Pouvez-vous réécrire plus brièvement le paragraphe de l'extrait ci-dessous qui commence par « Doit-on préciser que l'histoire », en conservant ses faits principaux ?

Extrait à lire:
§
Doit-on préciser que l'histoire elle-même est parfaitement écrite, et que les réalisateurs tirent le meilleur parti de ces paysages presque uniformément blancs, où rien ne vient accrocher l'œil ni distraire l'attention ? Il résulte de ce décor que les personnages semblent jetés sur le terrain le plus neutre possible – presque comme s'ils jouaient devant un rideau de scène uniforme ou un “fond vert” de cinéma –, afin de laisser le champ parfaitement libre, au propre comme au figuré, à leur puissant moteur commun : la connerie. Mais il faut dire un mot de ces personnages et des comédiens qui les incarnent. Si les deux volets de la série, malgré l'action et les violences copieuses, peuvent parfois paraître un peu lents, c'est parce que les protagonistes ont tous, à des degrés divers, de grandes difficultés à s'exprimer, à traduire en mots ce qu'ils parviennent péniblement à penser et qui est presque toujours “à côté de la plaque” et provoquant d'irrésistibles effets d'ironie. On devrait, à leur sujet, retourner Boileau : Ce qui se conçoit mal s'énonce péniblement, Et les mots pour le dire viennent difficilement. Et c'est en quoi les acteurs choisis sont tous excellents, certains même prodigieux, qui ne sont pas forcément les “têtes d'affiche” (Billy Bob Thornton, Kirsten Dunst, Adam Goldberg, Keith Carradine, Ted Danson…) : ils parviennent à éteindre leurs regards, à donner de l'hébétude à leurs sourires, à blanchir leur voix, bref : à prendre cette apparence de poupée mécanique et impuissante que peuvent avoir les humains lorsqu'ils sont manipulés par une force incommensurable avec la leur, comme c'est le cas, par exemple, dans les grandes danses macabres des peintres médiévaux. 

Série recommandable, donc ? Oui, hautement. Aussi bien la saison seconde que la première. Et ce peut être l'occasion de revoir le film initial des frères Coen, remarquable lui aussi : une véritable trilogie de notre sainte mère la connerie.
§
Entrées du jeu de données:
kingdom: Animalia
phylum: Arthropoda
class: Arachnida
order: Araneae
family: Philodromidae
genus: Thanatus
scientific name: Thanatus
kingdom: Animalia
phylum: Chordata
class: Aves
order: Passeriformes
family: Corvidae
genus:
§
Réponse attendue:
L'histoire est parfaitement écrite, et les réalisateurs exploitent au mieux des paysages presque uniformément blancs, où rien ne distrait l'œil. Ce décor neutre, comparable à un rideau de scène uniforme ou à un « fond vert » de cinéma, laisse le champ libre au moteur commun des personnages : la connerie.

Malgré l'action et les violences, les deux volets de la série peuvent sembler un peu lents. Les protagonistes peinent en effet à exprimer des pensées laborieuses et presque toujours « à côté de la plaque », ce qui crée des effets d'ironie. Le texte propose à leur sujet de retourner Boileau.

Les acteurs sont tous excellents, certains prodigieux, et pas seulement les têtes d'affiche (Billy Bob Thornton, Kirsten Dunst, Adam Goldberg, Keith Carradine, Ted Danson…). Ils éteignent leur regard, rendent leur sourire hébété et blanchissent leur voix. Ils prennent ainsi l'apparence de poupées mécaniques manipulées par une force qui les dépasse, comme dans les danses macabres des peintres médiévaux.